(Input material)

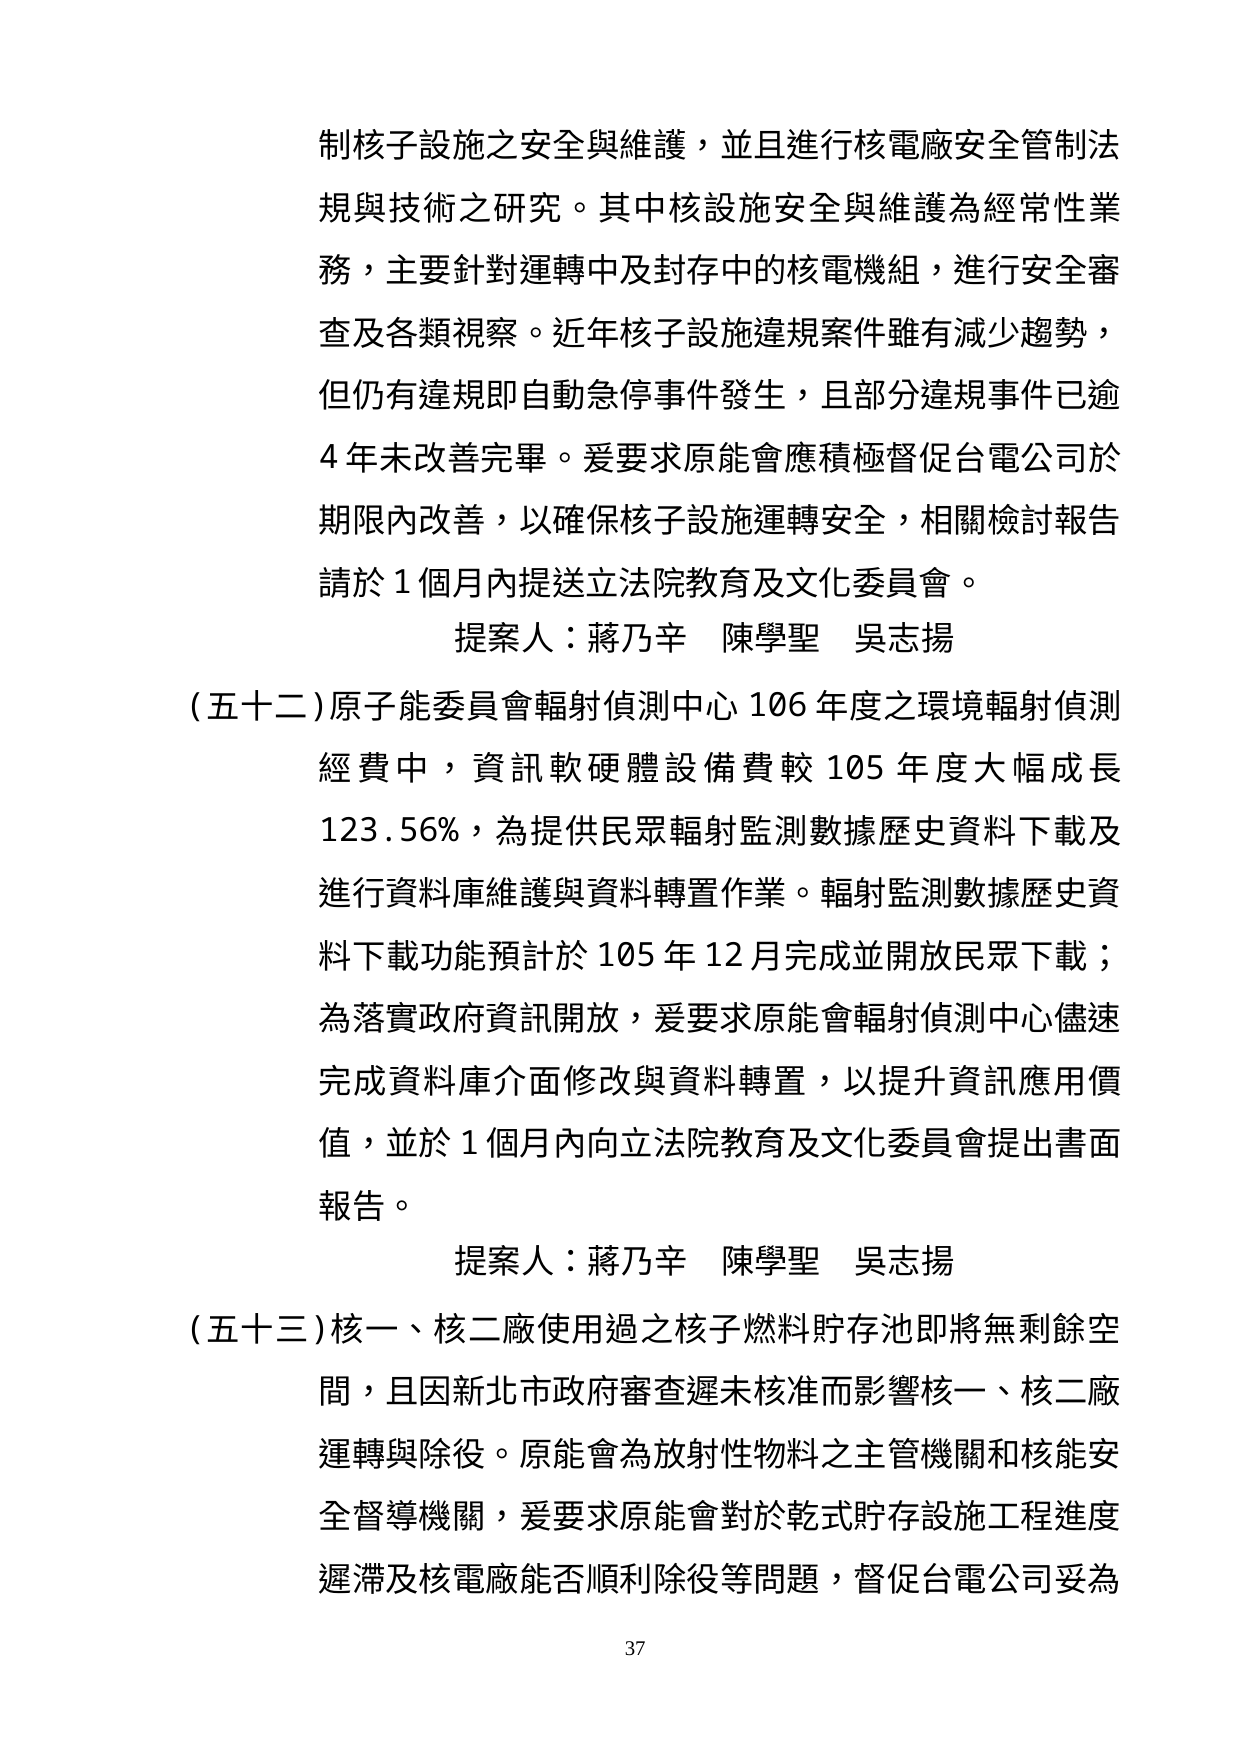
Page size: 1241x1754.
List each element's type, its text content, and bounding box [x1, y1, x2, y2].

text (五十二)原子能委員會輻射偵測中心106年度之環境輻射偵測經費中，資訊軟硬體設備費較105年度大幅成長123.56%，為提供民眾輻射監測數據歷史資料下載及進行資料庫維護與資料轉置作業。輻射監測數據歷史資料下載功能預計於105年12月完成並開放民眾下載；為落實政府資訊開放，爰要求原能會輻射偵測中心儘速完成資料庫介面修改與資料轉置，以提升資訊應用價值，並於1個月內向立法院教育及文化委員會提出書面報告。 [185, 673, 1122, 1235]
text 制核子設施之安全與維護，並且進行核電廠安全管制法規與技術之研究。其中核設施安全與維護為經常性業務，主要針對運轉中及封存中的核電機組，進行安全審查及各類視察。近年核子設施違規案件雖有減少趨勢，但仍有違規即自動急停事件發生，且部分違規事件已逾4年未改善完畢。爰要求原能會應積極督促台電公司於期限內改善，以確保核子設施運轉安全，相關檢討報告請於1個月內提送立法院教育及文化委員會。 [185, 112, 1122, 612]
text (五十三)核一、核二廠使用過之核子燃料貯存池即將無剩餘空間，且因新北市政府審查遲未核准而影響核一、核二廠運轉與除役。原能會為放射性物料之主管機關和核能安全督導機關，爰要求原能會對於乾式貯存設施工程進度遲滯及核電廠能否順利除役等問題，督促台電公司妥為 [185, 1296, 1122, 1608]
text 提案人：蔣乃辛 陳學聖 吳志揚 [148, 612, 1122, 660]
text 提案人：蔣乃辛 陳學聖 吳志揚 [148, 1235, 1122, 1283]
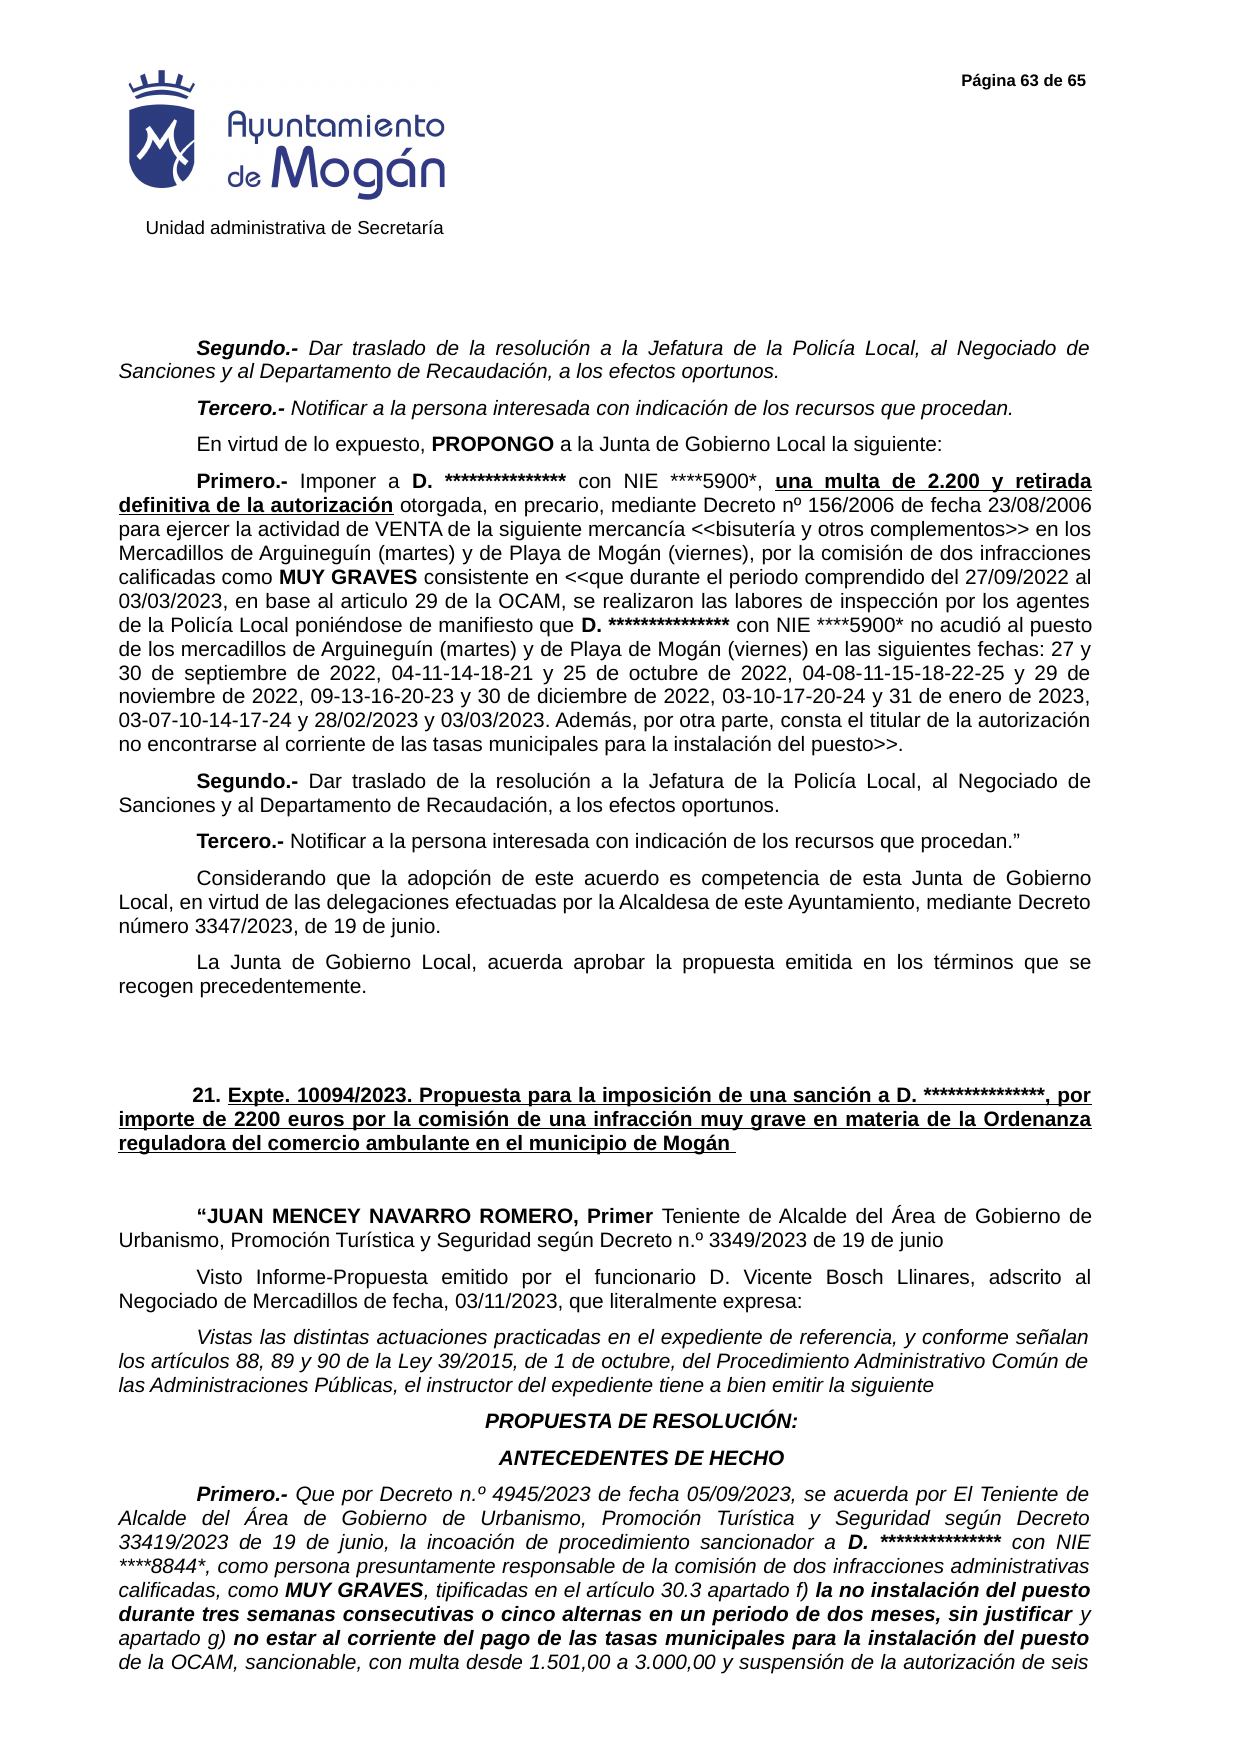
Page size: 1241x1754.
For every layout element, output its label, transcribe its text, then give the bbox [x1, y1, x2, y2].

text “JUAN MENCEY NAVARRO ROMERO, Primer Teniente de Alcalde del Área de Gobierno de Urbanismo, Promoción Turística y Seguridad según Decreto n.º 3349/2023 de 19 de junio [118, 1204, 1092, 1252]
text reguladora del comercio ambulante en el municipio de Mogán [118, 1129, 1092, 1155]
text Primero.- Imponer a D. *************** con NIE ****5900*, una multa de 2.200 y retirada definitiva de la autorización otorgada, en precario, mediante Decreto nº 156/2006 de fecha 23/08/2006 para ejercer la actividad de VENTA de la siguiente mercancía <<bisutería y otros complementos>> en los Mercadillos de Arguineguín (martes) y de Playa de Mogán (viernes), por la comisión de dos infracciones calificadas como MUY GRAVES consistente en <<que durante el periodo comprendido del 27/09/2022 al 03/03/2023, en base al articulo 29 de la OCAM, se realizaron las labores de inspección por los agentes de la Policía Local poniéndose de manifiesto que D. *************** con NIE ****5900* no acudió al puesto de los mercadillos de Arguineguín (martes) y de Playa de Mogán (viernes) en las siguientes fechas: 27 y 30 de septiembre de 2022, 04-11-14-18-21 y 25 de octubre de 2022, 04-08-11-15-18-22-25 y 29 de noviembre de 2022, 09-13-16-20-23 y 30 de diciembre de 2022, 03-10-17-20-24 y 31 de enero de 2023, 03-07-10-14-17-24 y 28/02/2023 y 03/03/2023. Además, por otra parte, consta el titular de la autorización no encontrarse al corriente de las tasas municipales para la instalación del puesto>>. [118, 469, 1092, 756]
text ANTECEDENTES DE HECHO [118, 1446, 1092, 1470]
text Segundo.- Dar traslado de la resolución a la Jefatura de la Policía Local, al Negociado de Sanciones y al Departamento de Recaudación, a los efectos oportunos. [118, 769, 1092, 817]
text Tercero.- Notificar a la persona interesada con indicación de los recursos que procedan.” [118, 829, 1092, 853]
text Primero.- Que por Decreto n.º 4945/2023 de fecha 05/09/2023, se acuerda por El Teniente de Alcalde del Área de Gobierno de Urbanismo, Promoción Turística y Seguridad según Decreto 33419/2023 de 19 de junio, la incoación de procedimiento sancionador a D. *************** con NIE ****8844*, como persona presuntamente responsable de la comisión de dos infracciones administrativas calificadas, como MUY GRAVES, tipificadas en el artículo 30.3 apartado f) la no instalación del puesto durante tres semanas consecutivas o cinco alternas en un periodo de dos meses, sin justificar y apartado g) no estar al corriente del pago de las tasas municipales para la instalación del puesto de la OCAM, sancionable, con multa desde 1.501,00 a 3.000,00 y suspensión de la autorización de seis [118, 1482, 1092, 1674]
text Considerando que la adopción de este acuerdo es competencia de esta Junta de Gobierno Local, en virtud de las delegaciones efectuadas por la Alcaldesa de este Ayuntamiento, mediante Decreto número 3347/2023, de 19 de junio. [118, 866, 1092, 937]
text Segundo.- Dar traslado de la resolución a la Jefatura de la Policía Local, al Negociado de Sanciones y al Departamento de Recaudación, a los efectos oportunos. [118, 335, 1092, 383]
text 21. Expte. 10094/2023. Propuesta para la imposición de una sanción a D. ***************, por importe de 2200 euros por la comisión de una infracción muy grave en materia de la Ordenanza [118, 1083, 1092, 1128]
text La Junta de Gobierno Local, acuerda aprobar la propuesta emitida en los términos que se recogen precedentemente. [118, 950, 1092, 998]
text En virtud de lo expuesto, PROPONGO a la Junta de Gobierno Local la siguiente: [118, 432, 1092, 456]
text Visto Informe-Propuesta emitido por el funcionario D. Vicente Bosch Llinares, adscrito al Negociado de Mercadillos de fecha, 03/11/2023, que literalmente expresa: [118, 1264, 1092, 1312]
text Vistas las distintas actuaciones practicadas en el expediente de referencia, y conforme señalan los artículos 88, 89 y 90 de la Ley 39/2015, de 1 de octubre, del Procedimiento Administrativo Común de las Administraciones Públicas, el instructor del expediente tiene a bien emitir la siguiente [118, 1325, 1092, 1397]
picture [128, 70, 445, 206]
text PROPUESTA DE RESOLUCIÓN: [118, 1409, 1092, 1433]
text Tercero.- Notificar a la persona interesada con indicación de los recursos que procedan. [118, 396, 1092, 420]
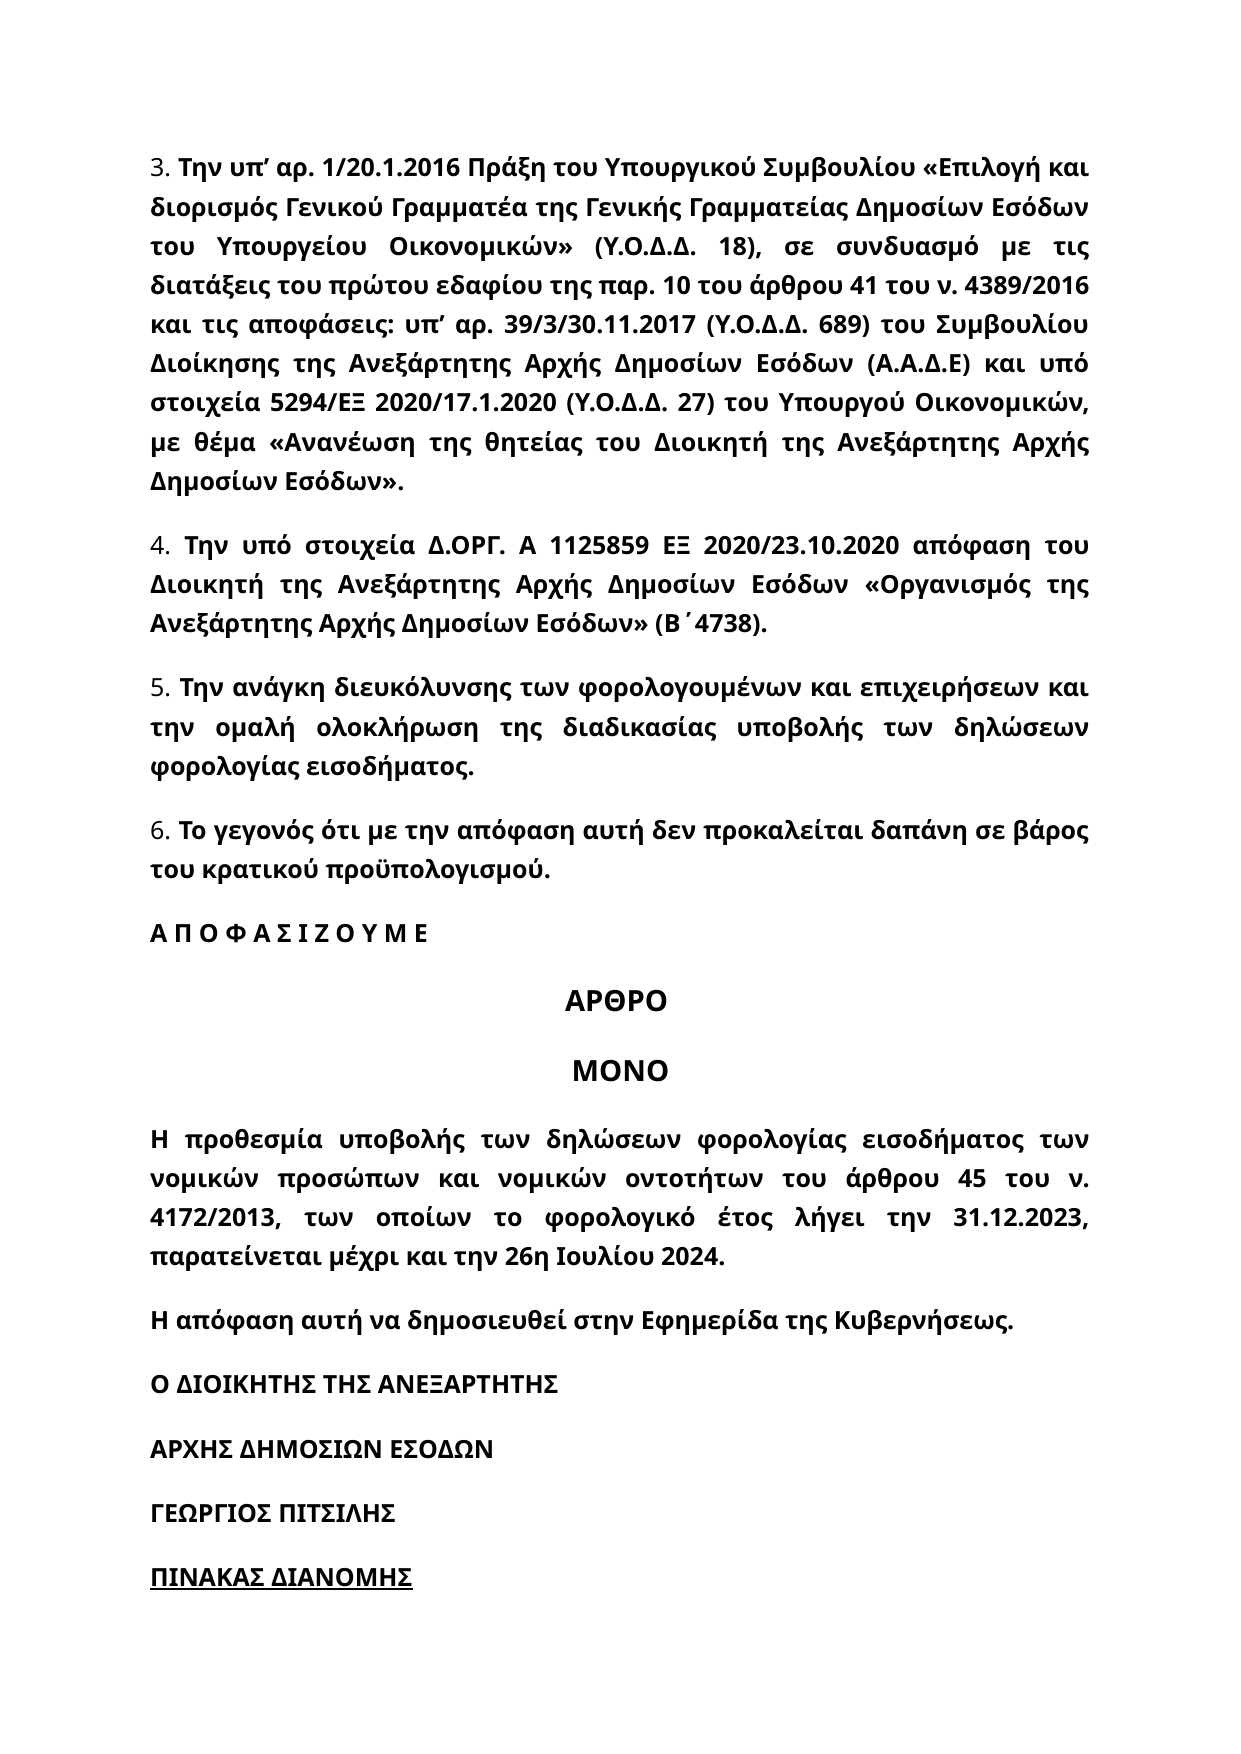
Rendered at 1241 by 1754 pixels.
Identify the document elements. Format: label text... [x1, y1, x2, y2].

(Brief) Can you quote the stretch from the beginning of the items through the line containing "For every layout", word for word with both ends included, and leave the pictures out?

(Answer for this exercise)
Page size: 1241x1754.
List each element's type, its text content, and bounding box [x1, y1, x2, y2].

text (五十二)原子能委員會輻射偵測中心106年度之環境輻射偵測經費中，資訊軟硬體設備費較105年度大幅成長123.56%，為提供民眾輻射監測數據歷史資料下載及進行資料庫維護與資料轉置作業。輻射監測數據歷史資料下載功能預計於105年12月完成並開放民眾下載；為落實政府資訊開放，爰要求原能會輻射偵測中心儘速完成資料庫介面修改與資料轉置，以提升資訊應用價值，並於1個月內向立法院教育及文化委員會提出書面報告。 [185, 673, 1122, 1235]
text 制核子設施之安全與維護，並且進行核電廠安全管制法規與技術之研究。其中核設施安全與維護為經常性業務，主要針對運轉中及封存中的核電機組，進行安全審查及各類視察。近年核子設施違規案件雖有減少趨勢，但仍有違規即自動急停事件發生，且部分違規事件已逾4年未改善完畢。爰要求原能會應積極督促台電公司於期限內改善，以確保核子設施運轉安全，相關檢討報告請於1個月內提送立法院教育及文化委員會。 [185, 112, 1122, 612]
text (五十三)核一、核二廠使用過之核子燃料貯存池即將無剩餘空間，且因新北市政府審查遲未核准而影響核一、核二廠運轉與除役。原能會為放射性物料之主管機關和核能安全督導機關，爰要求原能會對於乾式貯存設施工程進度遲滯及核電廠能否順利除役等問題，督促台電公司妥為 [185, 1296, 1122, 1608]
text 提案人：蔣乃辛 陳學聖 吳志揚 [148, 612, 1122, 660]
text 提案人：蔣乃辛 陳學聖 吳志揚 [148, 1235, 1122, 1283]
Page size: 1241x1754.
For every layout element, output its label, transcribe its text, then give the bbox [x1, y1, x2, y2].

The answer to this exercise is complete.